‘Direct Hit’ was the second single to be taken from Art Brut‘s album It’s A Bit Complicated which was released and marketed by Mute as part of the Labels arrangement with their then-parent EMI. Packaged in a sleeve that evokes school maths lessons (designed by the band and Mute’s art director Paul A. Taylor), ‘Direct Hit’ was released as a 7″ and two-track CD; a digital release was probably also put out, but sadly has been removed from iTunes.
‘Direct Hit’ finds the band in feisty mood, spitting out faintly over-the-top AC/DC heavy guitar riffs that have no logical place on an indie record; Beach Boys wordless vocal harmonies blend in with frontman Eddie Argos‘s finest Colin Newman deadpan (‘here comes the really good bit,’ he says at one point, just like something straight off Wire‘s ‘Map Ref. 41N 93W’). There are also some rattling guitar interjections that wouldn’t go amiss on a mid-period Sonic Youth track, shouty chorus vocals, what sounds like a theremin, lots of instructions to get on the dance floor and move, and even some descriptions of social awkwardness. For a three minute song, that makes for a pretty busy little track and its relativel non-conformity gave some encouragement back in 2007 that perhaps the spirit of punk hadn’t been lost for good after all.

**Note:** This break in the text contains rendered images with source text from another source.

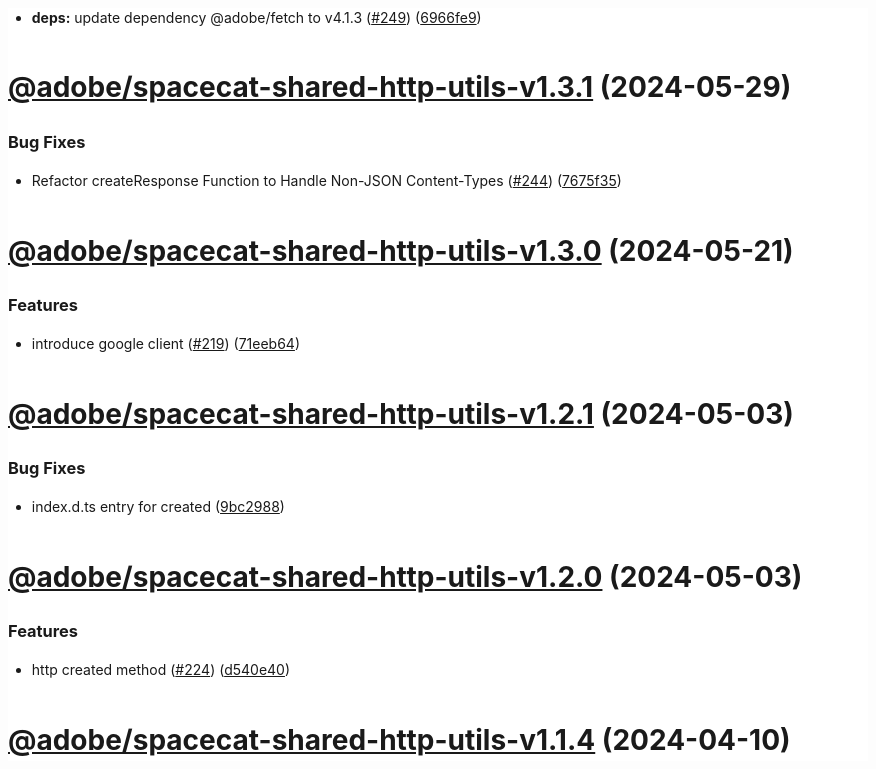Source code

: * **deps:** update dependency @adobe/fetch to v4.1.3 ([#249](https://github.com/adobe/spacecat-shared/issues/249)) ([6966fe9](https://github.com/adobe/spacecat-shared/commit/6966fe9a7161b105fa90aa8a396a43e2ad280dfd))

# [@adobe/spacecat-shared-http-utils-v1.3.1](https://github.com/adobe/spacecat-shared/compare/@adobe/spacecat-shared-http-utils-v1.3.0...@adobe/spacecat-shared-http-utils-v1.3.1) (2024-05-29)


### Bug Fixes

* Refactor createResponse Function to Handle Non-JSON Content-Types ([#244](https://github.com/adobe/spacecat-shared/issues/244)) ([7675f35](https://github.com/adobe/spacecat-shared/commit/7675f35c9ae8644b43b489136da66c21c2d7393b))

# [@adobe/spacecat-shared-http-utils-v1.3.0](https://github.com/adobe/spacecat-shared/compare/@adobe/spacecat-shared-http-utils-v1.2.1...@adobe/spacecat-shared-http-utils-v1.3.0) (2024-05-21)


### Features

* introduce google client ([#219](https://github.com/adobe/spacecat-shared/issues/219)) ([71eeb64](https://github.com/adobe/spacecat-shared/commit/71eeb64a7efe2037b5d40f0c62668b9eaf41aeb8))

# [@adobe/spacecat-shared-http-utils-v1.2.1](https://github.com/adobe/spacecat-shared/compare/@adobe/spacecat-shared-http-utils-v1.2.0...@adobe/spacecat-shared-http-utils-v1.2.1) (2024-05-03)


### Bug Fixes

* index.d.ts entry for created ([9bc2988](https://github.com/adobe/spacecat-shared/commit/9bc29889c0d706b7c42a01b504ef5f0be9ba7384))

# [@adobe/spacecat-shared-http-utils-v1.2.0](https://github.com/adobe/spacecat-shared/compare/@adobe/spacecat-shared-http-utils-v1.1.4...@adobe/spacecat-shared-http-utils-v1.2.0) (2024-05-03)


### Features

* http created method ([#224](https://github.com/adobe/spacecat-shared/issues/224)) ([d540e40](https://github.com/adobe/spacecat-shared/commit/d540e40d3df79e4092698945e0d631b1171a35a7))

# [@adobe/spacecat-shared-http-utils-v1.1.4](https://github.com/adobe/spacecat-shared/compare/@adobe/spacecat-shared-http-utils-v1.1.3...@adobe/spacecat-shared-http-utils-v1.1.4) (2024-04-10)
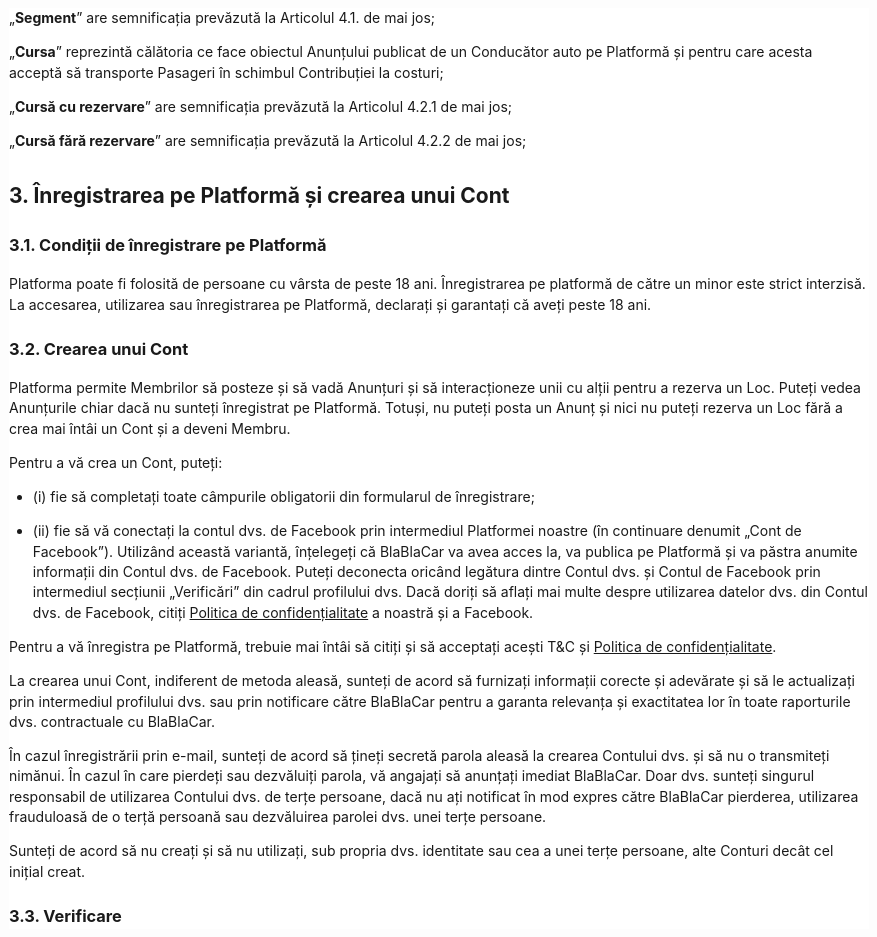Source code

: „**Segment**” are semnificația prevăzută la Articolul 4.1. de mai jos;

„**Cursa**” reprezintă călătoria ce face obiectul Anunțului publicat de un Conducător auto pe Platformă și pentru care acesta acceptă să transporte Pasageri în schimbul Contribuției la costuri;

„**Cursă cu rezervare**” are semnificația prevăzută la Articolul 4.2.1 de mai jos;

„**Cursă fără rezervare**” are semnificația prevăzută la Articolul 4.2.2 de mai jos;

3\. Înregistrarea pe Platformă și crearea unui Cont
---------------------------------------------------

### 3.1. Condiții de înregistrare pe Platformă

Platforma poate fi folosită de persoane cu vârsta de peste 18 ani. Înregistrarea pe platformă de către un minor este strict interzisă. La accesarea, utilizarea sau înregistrarea pe Platformă, declarați și garantați că aveți peste 18 ani.

### 3.2. Crearea unui Cont

Platforma permite Membrilor să posteze și să vadă Anunțuri și să interacționeze unii cu alții pentru a rezerva un Loc. Puteți vedea Anunțurile chiar dacă nu sunteți înregistrat pe Platformă. Totuși, nu puteți posta un Anunț și nici nu puteți rezerva un Loc fără a crea mai întâi un Cont și a deveni Membru.

Pentru a vă crea un Cont, puteți:

* (i) fie să completați toate câmpurile obligatorii din formularul de înregistrare;

* (ii) fie să vă conectați la contul dvs. de Facebook prin intermediul Platformei noastre (în continuare denumit „Cont de Facebook”). Utilizând această variantă, înțelegeți că BlaBlaCar va avea acces la, va publica pe Platformă și va păstra anumite informații din Contul dvs. de Facebook. Puteți deconecta oricând legătura dintre Contul dvs. și Contul de Facebook prin intermediul secțiunii „Verificări” din cadrul profilului dvs. Dacă doriți să aflați mai multe despre utilizarea datelor dvs. din Contul dvs. de Facebook, citiți [Politica de confidențialitate](https://www.blablacar.ro/about-us/privacy-policy) a noastră și a Facebook.

Pentru a vă înregistra pe Platformă, trebuie mai întâi să citiți și să acceptați acești T&C și [Politica de confidențialitate](https://www.blablacar.ro/about-us/privacy-policy).

La crearea unui Cont, indiferent de metoda aleasă, sunteți de acord să furnizați informații corecte și adevărate și să le actualizați prin intermediul profilului dvs. sau prin notificare către BlaBlaCar pentru a garanta relevanța și exactitatea lor în toate raporturile dvs. contractuale cu BlaBlaCar.

În cazul înregistrării prin e-mail, sunteți de acord să țineți secretă parola aleasă la crearea Contului dvs. și să nu o transmiteți nimănui. În cazul în care pierdeți sau dezvăluiți parola, vă angajați să anunțați imediat BlaBlaCar. Doar dvs. sunteți singurul responsabil de utilizarea Contului dvs. de terțe persoane, dacă nu ați notificat în mod expres către BlaBlaCar pierderea, utilizarea frauduloasă de o terță persoană sau dezvăluirea parolei dvs. unei terțe persoane.

Sunteți de acord să nu creați și să nu utilizați, sub propria dvs. identitate sau cea a unei terțe persoane, alte Conturi decât cel inițial creat.

### 3.3. Verificare
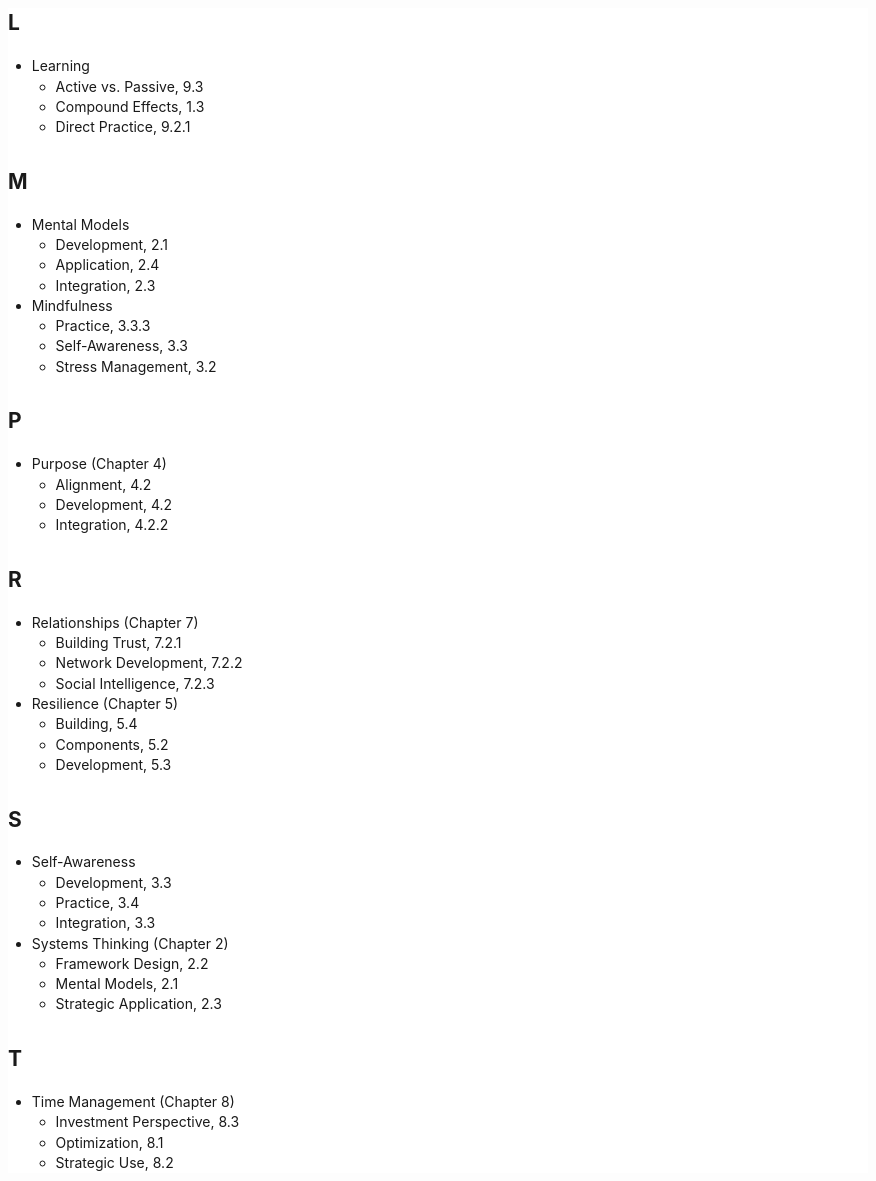## L
- Learning
  - Active vs. Passive, 9.3
  - Compound Effects, 1.3
  - Direct Practice, 9.2.1

## M
- Mental Models
  - Development, 2.1
  - Application, 2.4
  - Integration, 2.3
- Mindfulness
  - Practice, 3.3.3
  - Self-Awareness, 3.3
  - Stress Management, 3.2

## P
- Purpose (Chapter 4)
  - Alignment, 4.2
  - Development, 4.2
  - Integration, 4.2.2

## R
- Relationships (Chapter 7)
  - Building Trust, 7.2.1
  - Network Development, 7.2.2
  - Social Intelligence, 7.2.3
- Resilience (Chapter 5)
  - Building, 5.4
  - Components, 5.2
  - Development, 5.3

## S
- Self-Awareness
  - Development, 3.3
  - Practice, 3.4
  - Integration, 3.3
- Systems Thinking (Chapter 2)
  - Framework Design, 2.2
  - Mental Models, 2.1
  - Strategic Application, 2.3

## T
- Time Management (Chapter 8)
  - Investment Perspective, 8.3
  - Optimization, 8.1
  - Strategic Use, 8.2
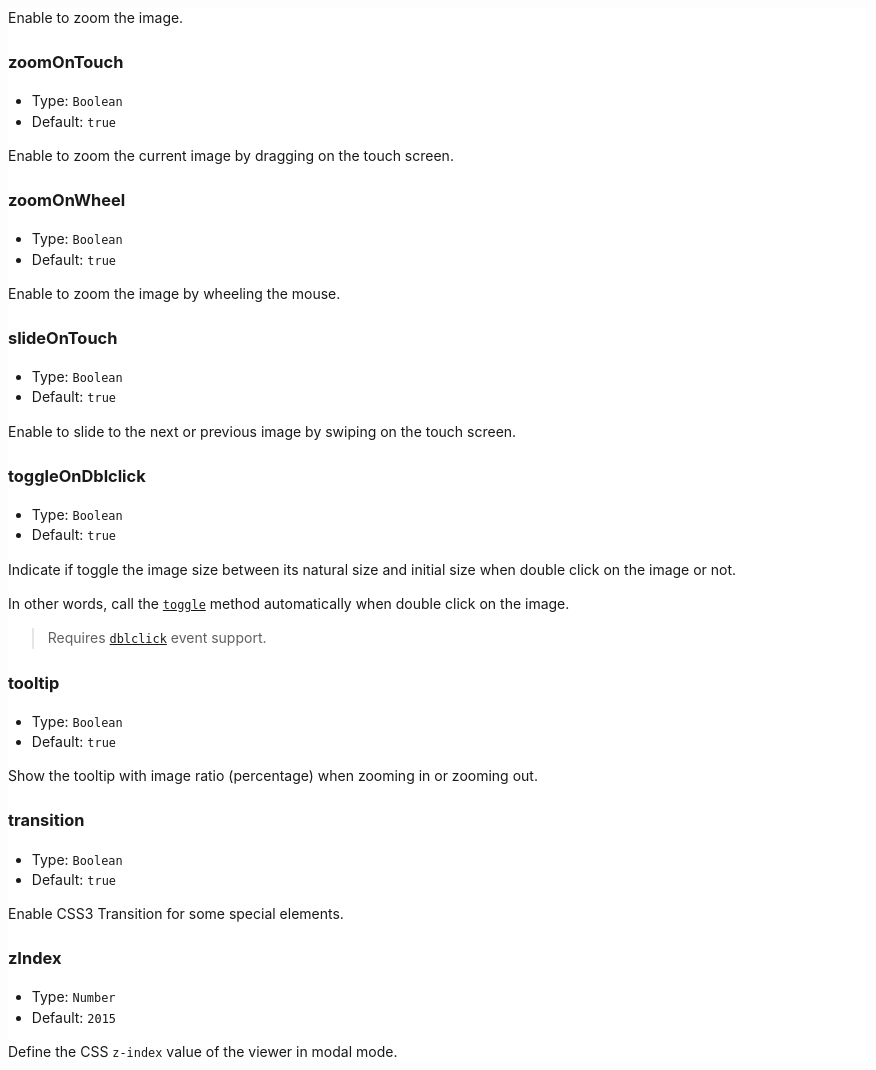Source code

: Enable to zoom the image.

### zoomOnTouch

- Type: `Boolean`
- Default: `true`

Enable to zoom the current image by dragging on the touch screen.

### zoomOnWheel

- Type: `Boolean`
- Default: `true`

Enable to zoom the image by wheeling the mouse.

### slideOnTouch

- Type: `Boolean`
- Default: `true`

Enable to slide to the next or previous image by swiping on the touch screen.

### toggleOnDblclick

- Type: `Boolean`
- Default: `true`

Indicate if toggle the image size between its natural size and initial size when double click on the image or not.

In other words, call the [`toggle`](#toggle) method automatically when double click on the image.

> Requires [`dblclick`](https://developer.mozilla.org/en-US/docs/Web/Events/dblclick) event support.

### tooltip

- Type: `Boolean`
- Default: `true`

Show the tooltip with image ratio (percentage) when zooming in or zooming out.

### transition

- Type: `Boolean`
- Default: `true`

Enable CSS3 Transition for some special elements.

### zIndex

- Type: `Number`
- Default: `2015`

Define the CSS `z-index` value of the viewer in modal mode.
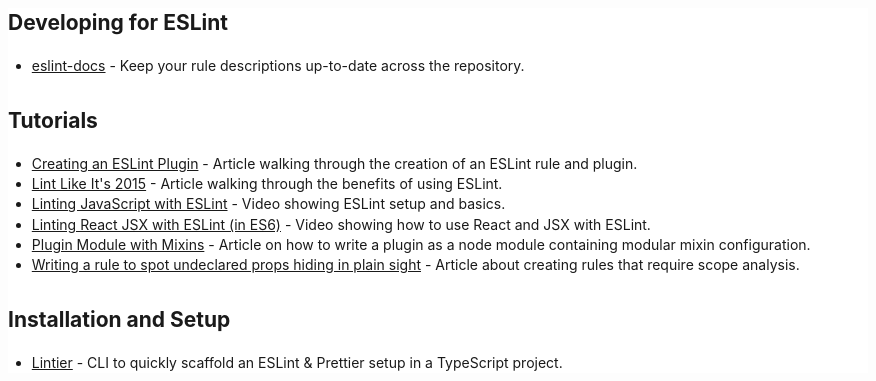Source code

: ## Developing for ESLint

- [eslint-docs](https://github.com/j-f1/eslint-docs) - Keep your rule descriptions up-to-date across the repository.

## Tutorials

- [Creating an ESLint Plugin](https://medium.com/tumblbug-engineering/creating-an-eslint-plugin-87f1cb42767f) - Article walking through the creation of an ESLint rule and plugin.
- [Lint Like It's 2015](https://medium.com/@dan_abramov/lint-like-it-s-2015-6987d44c5b48#.5p3yk0b03) - Article walking through the benefits of using ESLint.
- [Linting JavaScript with ESLint](https://egghead.io/lessons/javascript-linting-javascript-with-eslint) - Video showing ESLint setup and basics.
- [Linting React JSX with ESLint (in ES6)](https://egghead.io/lessons/react-linting-react-jsx-with-eslint-in-es6) - Video showing how to use React and JSX with ESLint.
- [Plugin Module with Mixins](https://chrysanthium.com/eslint-integration) - Article on how to write a plugin as a node module containing modular mixin configuration.
- [Writing a rule to spot undeclared props hiding in plain sight](http://blog.cowchimp.com/writing-a-custom-eslint-rule-to-spot-undeclared-props/) - Article about creating rules that require scope analysis.

## Installation and Setup

- [Lintier](https://github.com/josh-stillman/lintier) - CLI to quickly scaffold an ESLint & Prettier setup in a TypeScript project.
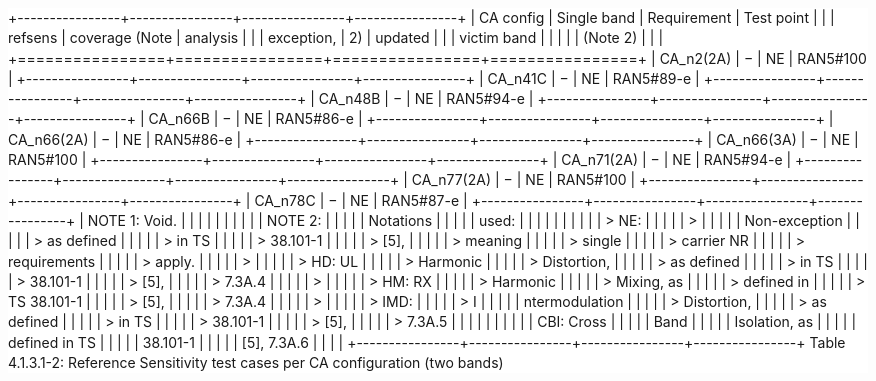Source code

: +----------------+----------------+----------------+----------------+ | CA config | Single band | Requirement | Test point | | | refsens | coverage (Note | analysis | | | exception, | 2) | updated | | | victim band | | | | | (Note 2) | | | +================+================+================+================+ | CA_n2(2A) | − | NE | RAN5#100 | +----------------+----------------+----------------+----------------+ | CA_n41C | − | NE | RAN5#89-e | +----------------+----------------+----------------+----------------+ | CA_n48B | − | NE | RAN5#94-e | +----------------+----------------+----------------+----------------+ | CA_n66B | − | NE | RAN5#86-e | +----------------+----------------+----------------+----------------+ | CA_n66(2A) | − | NE | RAN5#86-e | +----------------+----------------+----------------+----------------+ | CA_n66(3A) | − | NE | RAN5#100 | +----------------+----------------+----------------+----------------+ | CA_n71(2A) | − | NE | RAN5#94-e | +----------------+----------------+----------------+----------------+ | CA_n77(2A) | − | NE | RAN5#100 | +----------------+----------------+----------------+----------------+ | CA_n78C | − | NE | RAN5#87-e | +----------------+----------------+----------------+----------------+ | NOTE 1: Void. | | | | | | | | | | NOTE 2: | | | | | Notations | | | | | used: | | | | | | | | | | > NE: | | | | | > | | | | | Non-exception | | | | | > as defined | | | | | > in TS | | | | | > 38.101-1 | | | | | > [5], | | | | | > meaning | | | | | > single | | | | | > carrier NR | | | | | > requirements | | | | | > apply. | | | | | > | | | | | > HD: UL | | | | | > Harmonic | | | | | > Distortion, | | | | | > as defined | | | | | > in TS | | | | | > 38.101-1 | | | | | > [5], | | | | | > 7.3A.4 | | | | | > | | | | | > HM: RX | | | | | > Harmonic | | | | | > Mixing, as | | | | | > defined in | | | | | > TS 38.101-1 | | | | | > [5], | | | | | > 7.3A.4 | | | | | > | | | | | > IMD: | | | | | > I | | | | | ntermodulation | | | | | > Distortion, | | | | | > as defined | | | | | > in TS | | | | | > 38.101-1 | | | | | > [5], | | | | | > 7.3A.5 | | | | | | | | | | CBI: Cross | | | | | Band | | | | | Isolation, as | | | | | defined in TS | | | | | 38.101-1 | | | | | [5], 7.3A.6 | | | | +----------------+----------------+----------------+----------------+
Table 4.1.3.1-2: Reference Sensitivity test cases per CA configuration (two
bands)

Across the CD and 7″ are two B-sides. ‘Dont Blame It On The Trains’ is an ode to staying in the house under a duvet, general laziness and snoozing the whole day away. ‘What am I doing this weekend? Avoiding phonecalls from all my friends,’ runs one of the best couplets on a track that has a musical palette that feels like Blur attempting a cover of The Velvets’ ‘Sister Ray’ in a ‘Parklife’ stylee. The It’s A Bit Complicated album includes a track called ‘Blame It On The Trains’ which is nothing like this. Over on the 7″, the fantastically-titled ‘I Want To Be Double A-Sided’ is an emotional paean to love and insecurity over a rough, garagey groove. Argos’s vocals were apparently recorded on a the tour bus by Mikey Breyer in a car park, all of which gives this the feel of a pencil sketch, and it’s all the more lovely as a result.